Phillips Bell’s rich descriptive powers subtly capture the vine’s slither, with the alliteration of the s sound but also the wandering exploration of the vine which zigzags almost like a w around her body. The poet truly wants to know how still can we make our bodies in order that nature herself comes to us.
In Theodore Roethke’s poem, “Frau Bauman, Frau Schmidt, and Frau Schwartze” he writes, “With a tendril for a needle / They sewed up the air with a stem,” and this is what Phillips Bell does with her words gesturing towards the constant movement within the natural world, she pulls her bright green tendril through the sky, through skin, until they are one with nature.
This book came to me at the right time, I had just left a two week residency in the high desert to return to the city, and I longed for the sagebrush and junipers, the willows outside my window which housed flickers and magpies, the deer who slept just outside my cabin in the afternoons; and while Phillips Bell’s landscape is the lush forests and moist soils of the Carolinas, her intimacy with the environment around her is what I craved. As someone who grew up in the city, I admire poets who can hear the rhythms of growth in their backyards, who can identify a plant by its scent, who know which animals hunt at night. Phillips Bell not only harbors this knowledge, she harvests it with her musical phrases and energetic syntax, with her formal explorations and an ear that can turn both inwards and outward with deft movement.

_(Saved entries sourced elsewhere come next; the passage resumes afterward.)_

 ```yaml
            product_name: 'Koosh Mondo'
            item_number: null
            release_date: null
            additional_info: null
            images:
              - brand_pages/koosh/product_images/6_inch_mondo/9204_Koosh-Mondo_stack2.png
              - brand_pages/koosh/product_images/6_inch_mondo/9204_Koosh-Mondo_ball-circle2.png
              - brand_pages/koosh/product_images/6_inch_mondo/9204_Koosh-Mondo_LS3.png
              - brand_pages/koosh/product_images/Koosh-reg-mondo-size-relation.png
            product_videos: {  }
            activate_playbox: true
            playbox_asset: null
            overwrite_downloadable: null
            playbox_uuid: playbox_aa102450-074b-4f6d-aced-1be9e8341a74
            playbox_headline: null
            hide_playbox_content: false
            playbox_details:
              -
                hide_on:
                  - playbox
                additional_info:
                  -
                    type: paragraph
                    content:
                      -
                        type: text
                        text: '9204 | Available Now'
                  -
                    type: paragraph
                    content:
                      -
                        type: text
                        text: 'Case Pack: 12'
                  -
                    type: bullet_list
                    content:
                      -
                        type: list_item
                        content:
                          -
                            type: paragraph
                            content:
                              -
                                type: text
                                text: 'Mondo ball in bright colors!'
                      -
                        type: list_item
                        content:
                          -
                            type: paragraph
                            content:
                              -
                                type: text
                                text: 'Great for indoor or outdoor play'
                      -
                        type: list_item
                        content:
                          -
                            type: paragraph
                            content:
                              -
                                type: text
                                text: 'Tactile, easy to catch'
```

With a memoirist’s eye for revealing detail, Phillips Bell probes her childhood for memories: a strapless bra slipping accidentally down in front of a boy; throwing glow sticks into the night with her sister; dissecting a slug using Miller Lite to reduce the slim; confusing elder with poison ivy and being corrected. Sometimes a book of poems is so ripe with detail it feels like a film. If Ornament was a film it would be a coming-of-age indie film following a homeschooled girl as she collects specimens from the lush forest to bring back into her home. There would be awkward dances and sexual awakenings against a backdrop of dark watchful green. Already Phillips Bell has provided the soundtrack, at the back of Ornament is a long list of folk songs, Appalachian tunes, blues, country music, and gospel that inspired these poems.
Ornament teases a deep sound out of the dark mouth of a cello, mixes it with the quick bright water of the banjo. In several poems the poet stiches lace onto her dresses and I found myself thinking of the homonyms—hem and hymn; how these poems are both ornament and song. Anna Lena Phillips Bell draws her reader through an open door with these mysterious and honest songs, she wants you to stay and rest your head against “a meadow bed / with moss.” These poems will make you want to run barefoot through the forest, through “land that does not brake for state lines, pauses only for rivers, stops only at sea.”
Brunch: When I lived in Paris I learned the simple trick of baking radishes on bread with just butter and sea salt to bring out the flavors of the radish. Here I made a radish flat bread and a Mediterranean farro salad with olives and feta, fresh parsley and mint, as well as toasted walnuts for a bit of protein and crunch.